OPDRACHTEN:
1) In welk jaar werd Bystrice volgens de oude legende in het tekstfragment gered van de Tartaren?
2) Wijzig in het tekstfragment het stuk dat begint bij "Volgens een oude" en doorloopt tot en met "Jizni Morava (Zuid-Moravië)", met "Tartaren" vervangen door "Mongolen".
3) Schrijf het tekstfragment over Moravië verder vanaf waar het ophoudt.

TEKSTFRAGMENT:
▬▬▬▬▬▬▬▬▬▬
Op de grens van Tsjechië en Polen ligt - op ca 30 km oostelijk van Ostrava) een
gedeelde stad. Het Tsjechische gedeelte heet CESKY TESIN
(Teschen) en het Poolse Cieszyn. Het is de belangrijkste
grensovergang en vormt het centrum van het hele industriegebied aan weerszijden van de
grens. De bevolking van het gebied is uit verschillende streken afkomstig, maar door de
vele machtswisselingen in de 20e eeuw is er een groot saamhorigheidsgevoel ontstaan.
Als men de tocht door het gebergte naar het oosten vervolgt, komt men in BYSTRICE (ca 50 km oostelijk van Ostrava), sinds eeuwen een
bedevaartplaatsje. Men kan er de Heilige Mariakerk en ook de Kruisweg bij Hostyn bezoeken.
Volgens een oude legende werd Bystrice namelijk in 1241 op wonderbaarlijke wijze gered van
de woeste Tartaren. Enige kilometers zuidelijk ligt JABLUNKOV
(Jablunkau), vlakbij de grens met Slowakije.
Jizni Morava (Zuid-Moravië)
Achtereenvolgens worden de volgende streken behandeld:
Langs oude zilversteden naar het
weidse Moravië
Mooie landschappen met vele
historische monumenten
De Moravische Karst, Porta Coeli
en de burcht Pernstejn
Langs oude zilversteden naar het
weidse Moravië
Aan de oude hoofdweg van Praag naar Brno, de hoofdstad van Moravië, liggen interessante
steden en dorpen, kloosters en kastelen, die het waard zijn om bezocht te worden. De weg
loopt zuidoostwaarts en klimt bij Zdar (Saar) over het zacht golvende gebergte, de
Boheems-Moravische Hoogten, tussen Bohemen en Moravië. Dit gebergte wordt bijna ongemerkt
gepasseerd, want het is niet hoog. De bewoners van Bohemen en Moravië zijn nauw verwant.
Bezienswaardigheden:
Het onderstaande geeft enige informatie over eventuele uitstapjes in het gebied.
Achtereenvolgens worden de volgende plaatsen en hun naaste omgeving behandeld:
Jihlava (Iglau), Pelhrimov, Telc (Teltsch) en Trebic (Trebitsch).
▬▬▬▬▬▬▬▬▬▬
GEGEVENSUITTREKSEL:
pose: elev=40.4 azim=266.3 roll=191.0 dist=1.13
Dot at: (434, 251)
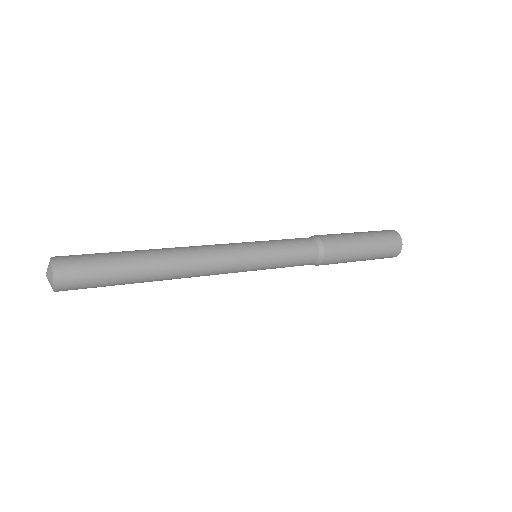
▬▬▬▬▬▬▬▬▬▬
ANTWOORDEN PER OPDRACHT:
1) In 1241.

2)
Volgens een oude legende werd Bystrice namelijk in 1241 op wonderbaarlijke wijze gered van
de woeste Mongolen. Enige kilometers zuidelijk ligt JABLUNKOV
(Jablunkau), vlakbij de grens met Slowakije.
Jizni Morava (Zuid-Moravië)

3)
De oude hoofdweg voert in Moravië eerst naar een belangrijke zilverstad: JIHLAVA (Iglau) (ca 30 km zuidwestelijk van Zdar). De bloeitijd van
deze stad viel in de 13e eeuw, dus nog voor de rijke tijd van Kutna Hora. In Jihlava werd
het mijnbouwrecht voor het eerst op schrift gesteld. Daarna diende het als voorbeeld voor
andere streken. De parochiekerk is aan de heilige Jacobus gewijd en bevat twee bijzondere
beelden; een Madonna uit omstreeks 1370 en een zeer gracieuze heilige Catharina uit
ongeveer 1400. Het grote, langgerekte marktplein is omgeven door huizen met gewelfde
ingangen, die van binnen voorzien zijn van monumentale trappenhuizen. Heel merkwaardig is
het schilderachtige groepje huizen dat midden op het plein staat. Na de sluiting van de
zilvermijnen werd er in Jihlava overgestapt op de lakenweverij. De gunstige ligging van de
stad aan de oude handelsweg naar Brno en Wenen zorgde ervoor dat de verdiensten niet
terugliepen. Ca 30 km westelijk ligt het mooie plaatsje PELHRIMOV
langs de weg van Jihlava naar Tábor.
De grootste verrassing op deze route is het betoverende barokstadje TELC
(Teltsch) (ca 40 km zuidelijk van Jihlava) dat in een dal tussen groene velden verscholen
ligt. Het best bewaarde en verzorgde stadje heeft een pittoresk marktplein waaraan kleine
huizen met fraaie gevels uit de renaissance- en barokperiode staan. Aan de noordwestkant
van de markt staat het kasteel Telc van de familie Rosenberg met waardevolle collecties,
dat tijdens de renaissance werd uitgebreid en van een prachtige inrichting werd voorzien.
Het kasteel en het betoverende stadje zijn vaak als achtergrond voor filmopnamen gebruikt.
Op weg naar Brno wordt TREBIC (Trebitsch) (ca 40 km oostelijk
van Telc), met een bezoek vereerd. De belangrijkste merkwaardigheid van het stadje is
misschien wel de indrukwekkende Maria Hemelvaartbasiliek. De bouw ervan begon in 1260.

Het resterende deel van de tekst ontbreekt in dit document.